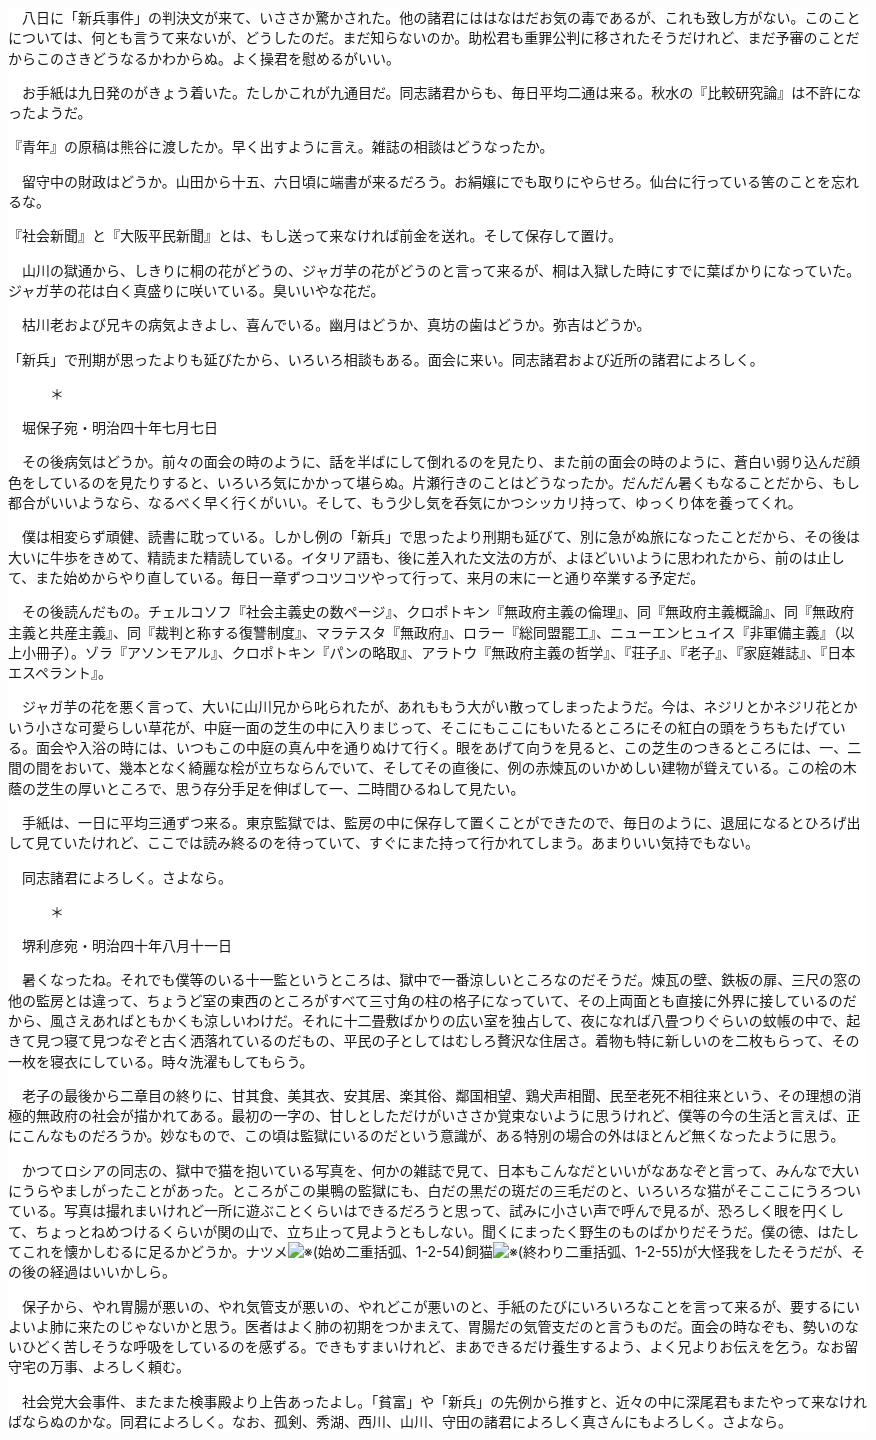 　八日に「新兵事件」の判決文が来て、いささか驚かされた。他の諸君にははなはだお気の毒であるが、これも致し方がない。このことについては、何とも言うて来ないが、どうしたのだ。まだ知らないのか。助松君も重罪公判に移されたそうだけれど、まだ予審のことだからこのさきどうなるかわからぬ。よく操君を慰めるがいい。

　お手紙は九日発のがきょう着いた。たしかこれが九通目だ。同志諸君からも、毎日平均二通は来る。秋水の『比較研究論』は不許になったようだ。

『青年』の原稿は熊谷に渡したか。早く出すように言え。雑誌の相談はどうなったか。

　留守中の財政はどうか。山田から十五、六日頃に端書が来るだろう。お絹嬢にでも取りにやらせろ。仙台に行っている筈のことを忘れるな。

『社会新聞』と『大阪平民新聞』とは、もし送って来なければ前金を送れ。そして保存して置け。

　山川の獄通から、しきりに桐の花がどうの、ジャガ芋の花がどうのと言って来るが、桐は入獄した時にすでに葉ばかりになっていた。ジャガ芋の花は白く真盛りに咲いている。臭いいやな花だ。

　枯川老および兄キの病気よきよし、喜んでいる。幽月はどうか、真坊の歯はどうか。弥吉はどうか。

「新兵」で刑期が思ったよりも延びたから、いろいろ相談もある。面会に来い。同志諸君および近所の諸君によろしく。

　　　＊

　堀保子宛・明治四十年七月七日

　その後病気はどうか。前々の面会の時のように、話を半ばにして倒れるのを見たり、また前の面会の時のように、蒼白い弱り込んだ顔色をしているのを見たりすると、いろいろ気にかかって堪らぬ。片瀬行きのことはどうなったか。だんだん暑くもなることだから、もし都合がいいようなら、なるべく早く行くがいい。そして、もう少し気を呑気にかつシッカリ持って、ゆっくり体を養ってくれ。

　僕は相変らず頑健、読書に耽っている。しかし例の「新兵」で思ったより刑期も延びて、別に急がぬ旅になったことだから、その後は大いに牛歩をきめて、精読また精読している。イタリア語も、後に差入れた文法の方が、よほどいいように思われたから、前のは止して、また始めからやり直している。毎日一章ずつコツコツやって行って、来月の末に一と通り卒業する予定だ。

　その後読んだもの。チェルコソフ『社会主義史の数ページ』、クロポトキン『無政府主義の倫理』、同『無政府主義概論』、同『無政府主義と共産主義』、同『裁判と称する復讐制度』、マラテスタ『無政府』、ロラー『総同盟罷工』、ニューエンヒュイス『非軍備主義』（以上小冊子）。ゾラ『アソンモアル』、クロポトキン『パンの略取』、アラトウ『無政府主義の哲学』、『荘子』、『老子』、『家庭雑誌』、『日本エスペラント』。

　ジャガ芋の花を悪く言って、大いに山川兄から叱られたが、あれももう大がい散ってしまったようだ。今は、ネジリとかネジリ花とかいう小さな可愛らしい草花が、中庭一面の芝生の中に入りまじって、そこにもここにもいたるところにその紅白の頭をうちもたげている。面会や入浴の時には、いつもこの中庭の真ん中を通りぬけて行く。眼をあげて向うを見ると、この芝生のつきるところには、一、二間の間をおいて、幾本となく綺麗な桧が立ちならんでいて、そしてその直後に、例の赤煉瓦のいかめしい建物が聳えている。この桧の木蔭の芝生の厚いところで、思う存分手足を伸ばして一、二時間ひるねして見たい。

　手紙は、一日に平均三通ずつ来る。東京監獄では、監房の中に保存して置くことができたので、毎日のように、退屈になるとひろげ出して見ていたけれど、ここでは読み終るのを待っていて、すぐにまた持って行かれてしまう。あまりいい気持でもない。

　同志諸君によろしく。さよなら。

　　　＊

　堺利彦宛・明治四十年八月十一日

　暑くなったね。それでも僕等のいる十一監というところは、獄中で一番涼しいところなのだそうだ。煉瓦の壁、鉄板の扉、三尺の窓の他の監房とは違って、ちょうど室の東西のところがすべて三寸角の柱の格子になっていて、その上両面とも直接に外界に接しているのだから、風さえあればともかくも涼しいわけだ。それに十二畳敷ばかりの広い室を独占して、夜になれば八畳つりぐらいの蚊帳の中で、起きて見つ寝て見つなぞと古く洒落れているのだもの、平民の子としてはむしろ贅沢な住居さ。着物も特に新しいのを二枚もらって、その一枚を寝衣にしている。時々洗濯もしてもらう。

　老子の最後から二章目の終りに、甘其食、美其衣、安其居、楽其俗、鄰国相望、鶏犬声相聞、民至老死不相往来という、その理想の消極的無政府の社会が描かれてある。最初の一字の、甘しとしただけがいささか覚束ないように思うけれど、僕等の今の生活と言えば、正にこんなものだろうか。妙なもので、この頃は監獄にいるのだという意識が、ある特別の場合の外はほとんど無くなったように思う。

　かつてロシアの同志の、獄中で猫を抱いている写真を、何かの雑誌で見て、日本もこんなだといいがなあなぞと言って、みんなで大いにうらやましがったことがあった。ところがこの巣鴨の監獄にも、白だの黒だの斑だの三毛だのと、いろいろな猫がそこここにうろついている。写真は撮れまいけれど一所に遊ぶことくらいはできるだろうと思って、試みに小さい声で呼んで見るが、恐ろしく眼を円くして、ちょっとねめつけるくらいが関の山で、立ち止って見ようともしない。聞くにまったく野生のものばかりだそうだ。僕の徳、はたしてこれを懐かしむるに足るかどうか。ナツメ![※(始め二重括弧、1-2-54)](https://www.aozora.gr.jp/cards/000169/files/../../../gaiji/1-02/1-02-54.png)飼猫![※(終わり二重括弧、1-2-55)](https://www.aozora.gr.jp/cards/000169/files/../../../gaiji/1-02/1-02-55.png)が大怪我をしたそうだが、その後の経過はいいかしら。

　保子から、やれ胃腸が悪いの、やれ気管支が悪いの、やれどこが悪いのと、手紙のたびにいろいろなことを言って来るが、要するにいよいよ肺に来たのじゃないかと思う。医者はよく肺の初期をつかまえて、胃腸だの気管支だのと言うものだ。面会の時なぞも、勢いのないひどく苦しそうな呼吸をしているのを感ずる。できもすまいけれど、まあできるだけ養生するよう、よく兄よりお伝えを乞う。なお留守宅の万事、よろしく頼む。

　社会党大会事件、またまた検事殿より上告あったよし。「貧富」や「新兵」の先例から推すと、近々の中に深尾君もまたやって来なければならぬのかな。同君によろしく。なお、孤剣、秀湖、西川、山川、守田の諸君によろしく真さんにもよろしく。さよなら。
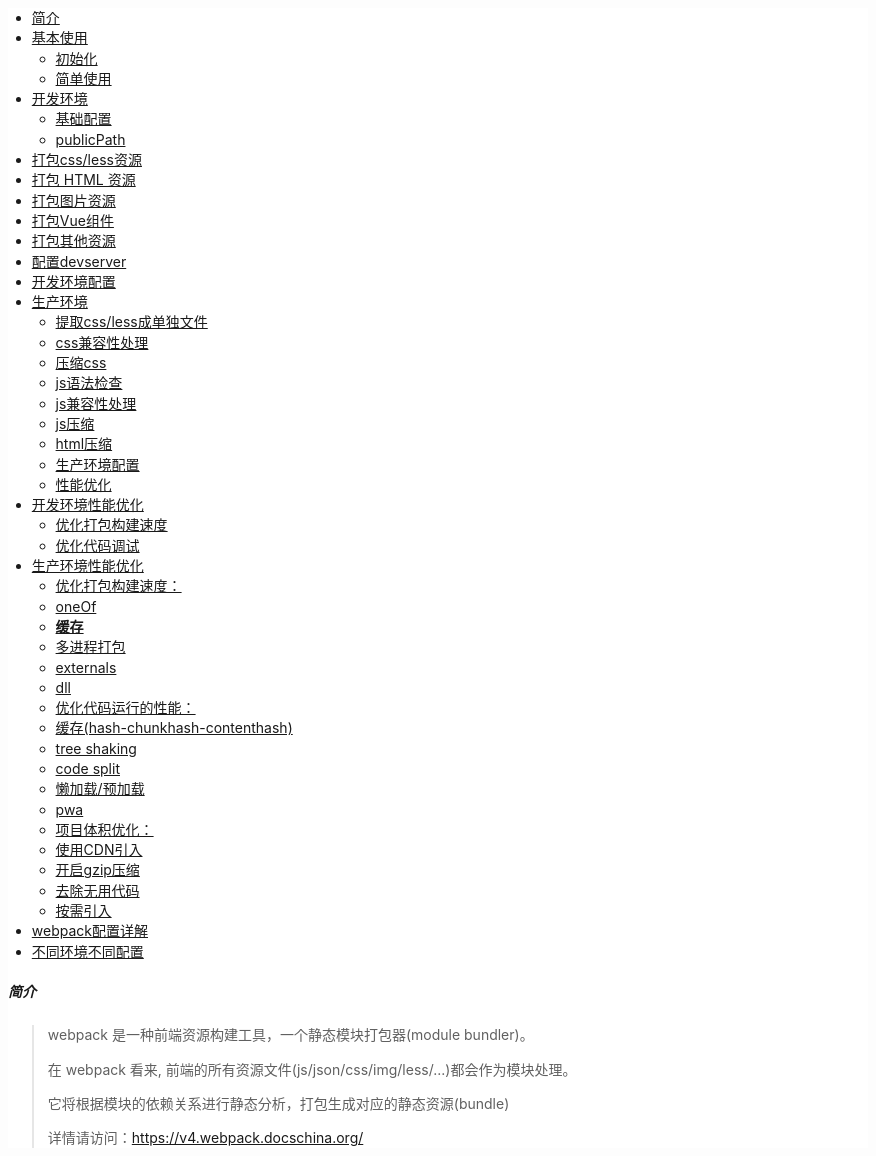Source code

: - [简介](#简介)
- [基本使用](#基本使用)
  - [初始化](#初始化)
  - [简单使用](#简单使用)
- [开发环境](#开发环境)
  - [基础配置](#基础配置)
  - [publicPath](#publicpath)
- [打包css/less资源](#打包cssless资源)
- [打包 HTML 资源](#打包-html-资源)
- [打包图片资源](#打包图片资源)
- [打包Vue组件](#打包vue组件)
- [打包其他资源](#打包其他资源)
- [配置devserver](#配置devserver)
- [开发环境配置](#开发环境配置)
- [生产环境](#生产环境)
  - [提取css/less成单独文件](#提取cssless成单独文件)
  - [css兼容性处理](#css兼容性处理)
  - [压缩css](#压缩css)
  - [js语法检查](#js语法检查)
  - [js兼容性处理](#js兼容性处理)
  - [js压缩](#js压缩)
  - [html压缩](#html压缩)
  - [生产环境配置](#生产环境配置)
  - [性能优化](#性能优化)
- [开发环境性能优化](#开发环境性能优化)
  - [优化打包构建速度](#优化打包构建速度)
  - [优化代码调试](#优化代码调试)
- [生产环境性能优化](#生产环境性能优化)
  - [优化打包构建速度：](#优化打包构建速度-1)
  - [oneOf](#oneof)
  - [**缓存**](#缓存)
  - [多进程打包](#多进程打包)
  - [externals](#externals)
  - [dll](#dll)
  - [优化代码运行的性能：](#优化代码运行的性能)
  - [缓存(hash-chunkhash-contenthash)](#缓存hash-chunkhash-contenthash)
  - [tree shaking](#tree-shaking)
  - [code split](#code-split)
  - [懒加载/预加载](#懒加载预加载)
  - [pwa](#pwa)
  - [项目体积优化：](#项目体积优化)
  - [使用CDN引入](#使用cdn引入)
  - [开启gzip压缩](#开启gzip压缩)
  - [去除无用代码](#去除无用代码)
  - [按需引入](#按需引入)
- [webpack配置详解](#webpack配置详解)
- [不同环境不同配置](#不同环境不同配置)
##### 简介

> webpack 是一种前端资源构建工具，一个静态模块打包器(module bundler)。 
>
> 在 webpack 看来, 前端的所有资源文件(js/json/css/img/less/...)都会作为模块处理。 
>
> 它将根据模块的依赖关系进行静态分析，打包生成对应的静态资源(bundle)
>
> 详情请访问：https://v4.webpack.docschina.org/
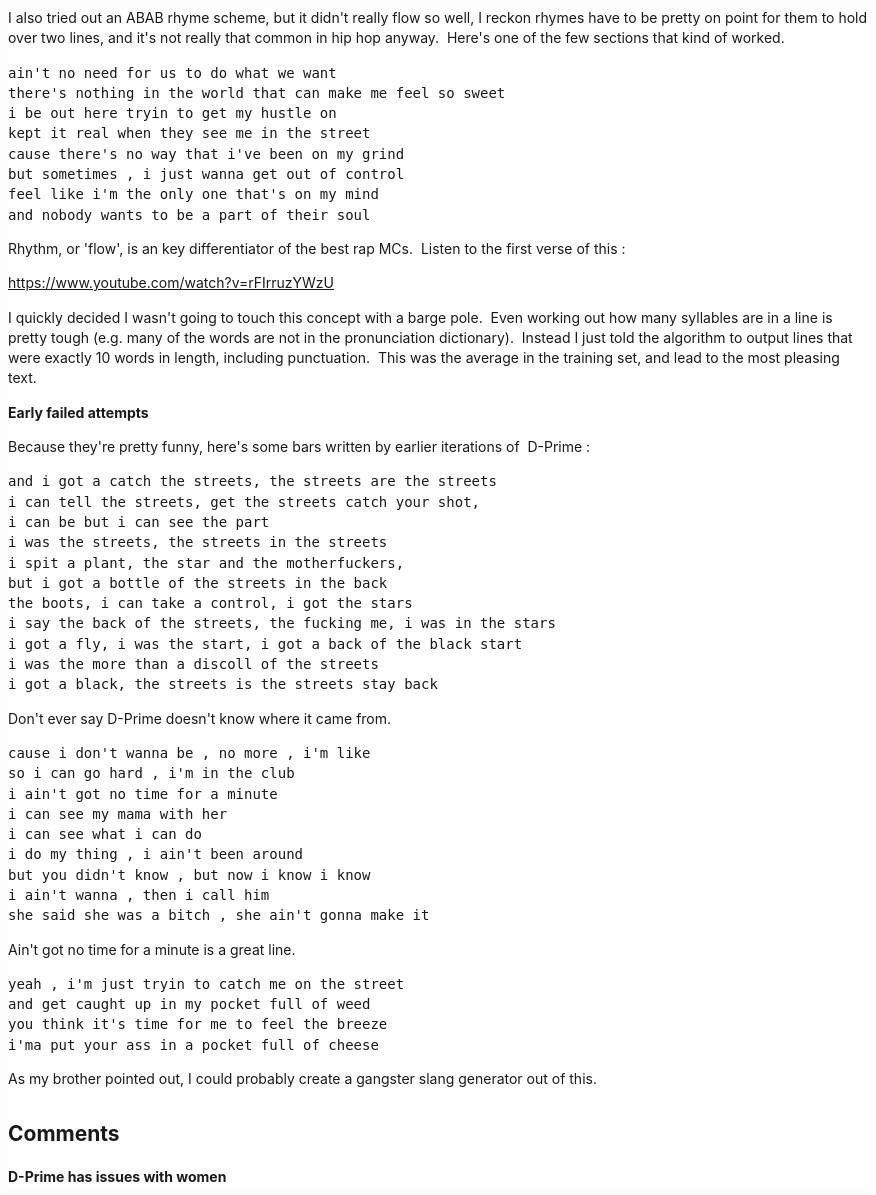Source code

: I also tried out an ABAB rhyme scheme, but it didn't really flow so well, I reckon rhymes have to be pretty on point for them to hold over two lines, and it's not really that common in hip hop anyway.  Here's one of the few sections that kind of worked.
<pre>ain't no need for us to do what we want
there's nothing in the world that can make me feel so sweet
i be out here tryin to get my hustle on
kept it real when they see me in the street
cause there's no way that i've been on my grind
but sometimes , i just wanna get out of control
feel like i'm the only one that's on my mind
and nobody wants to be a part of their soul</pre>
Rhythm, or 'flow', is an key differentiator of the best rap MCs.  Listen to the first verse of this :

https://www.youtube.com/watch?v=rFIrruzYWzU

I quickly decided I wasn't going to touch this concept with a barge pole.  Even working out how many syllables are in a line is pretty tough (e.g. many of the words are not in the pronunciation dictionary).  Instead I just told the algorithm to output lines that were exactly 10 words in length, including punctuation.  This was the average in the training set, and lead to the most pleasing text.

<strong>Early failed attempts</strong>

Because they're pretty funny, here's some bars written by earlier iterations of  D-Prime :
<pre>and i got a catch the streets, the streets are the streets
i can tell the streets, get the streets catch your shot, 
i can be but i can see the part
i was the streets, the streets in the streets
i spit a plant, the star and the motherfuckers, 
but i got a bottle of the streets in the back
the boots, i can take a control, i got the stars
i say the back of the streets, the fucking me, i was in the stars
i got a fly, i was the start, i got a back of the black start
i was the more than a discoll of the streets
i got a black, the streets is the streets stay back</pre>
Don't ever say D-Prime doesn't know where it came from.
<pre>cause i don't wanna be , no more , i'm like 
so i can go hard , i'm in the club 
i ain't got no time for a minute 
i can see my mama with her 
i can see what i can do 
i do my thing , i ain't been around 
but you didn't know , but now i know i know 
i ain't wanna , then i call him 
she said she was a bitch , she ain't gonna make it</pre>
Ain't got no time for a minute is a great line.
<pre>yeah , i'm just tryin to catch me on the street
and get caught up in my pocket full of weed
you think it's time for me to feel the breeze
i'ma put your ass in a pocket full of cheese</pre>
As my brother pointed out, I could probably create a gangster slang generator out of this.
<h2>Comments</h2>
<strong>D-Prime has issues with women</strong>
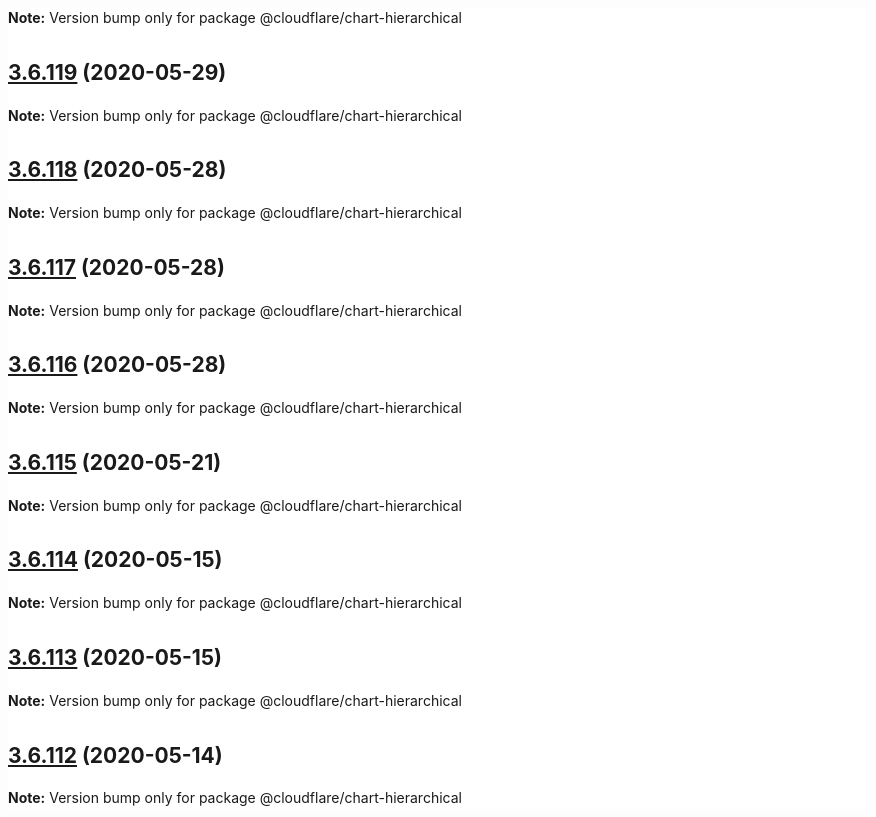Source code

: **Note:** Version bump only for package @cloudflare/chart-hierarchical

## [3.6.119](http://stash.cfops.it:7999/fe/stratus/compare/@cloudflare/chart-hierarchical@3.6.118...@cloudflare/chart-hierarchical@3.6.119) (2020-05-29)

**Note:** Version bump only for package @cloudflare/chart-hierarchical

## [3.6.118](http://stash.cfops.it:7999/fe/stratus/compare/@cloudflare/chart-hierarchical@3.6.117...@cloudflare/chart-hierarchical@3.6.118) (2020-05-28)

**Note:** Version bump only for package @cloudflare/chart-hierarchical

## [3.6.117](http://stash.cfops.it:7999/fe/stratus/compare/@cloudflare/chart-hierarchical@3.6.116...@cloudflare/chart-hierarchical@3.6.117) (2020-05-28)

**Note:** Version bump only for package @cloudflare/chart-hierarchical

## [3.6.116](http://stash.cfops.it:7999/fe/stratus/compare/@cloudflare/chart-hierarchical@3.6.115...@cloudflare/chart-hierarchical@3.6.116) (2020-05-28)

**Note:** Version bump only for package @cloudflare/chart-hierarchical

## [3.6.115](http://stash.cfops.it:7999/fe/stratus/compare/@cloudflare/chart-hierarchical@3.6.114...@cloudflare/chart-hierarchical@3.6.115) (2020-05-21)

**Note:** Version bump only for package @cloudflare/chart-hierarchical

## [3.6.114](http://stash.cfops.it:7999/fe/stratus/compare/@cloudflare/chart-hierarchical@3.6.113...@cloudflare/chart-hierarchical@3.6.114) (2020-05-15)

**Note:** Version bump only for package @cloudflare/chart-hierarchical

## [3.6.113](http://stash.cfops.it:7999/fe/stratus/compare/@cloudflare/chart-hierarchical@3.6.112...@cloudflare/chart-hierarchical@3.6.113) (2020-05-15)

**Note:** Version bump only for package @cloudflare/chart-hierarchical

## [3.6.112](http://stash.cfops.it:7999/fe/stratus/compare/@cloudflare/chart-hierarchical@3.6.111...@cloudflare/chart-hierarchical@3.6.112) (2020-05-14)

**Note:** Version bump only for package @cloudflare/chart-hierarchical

TASK: Copy, from the lines above, each one that holds "catch".

REPLY TO THE TASK:
<pre>and i got a catch the streets, the streets are the streets
i can tell the streets, get the streets catch your shot, 
<pre>yeah , i'm just tryin to catch me on the street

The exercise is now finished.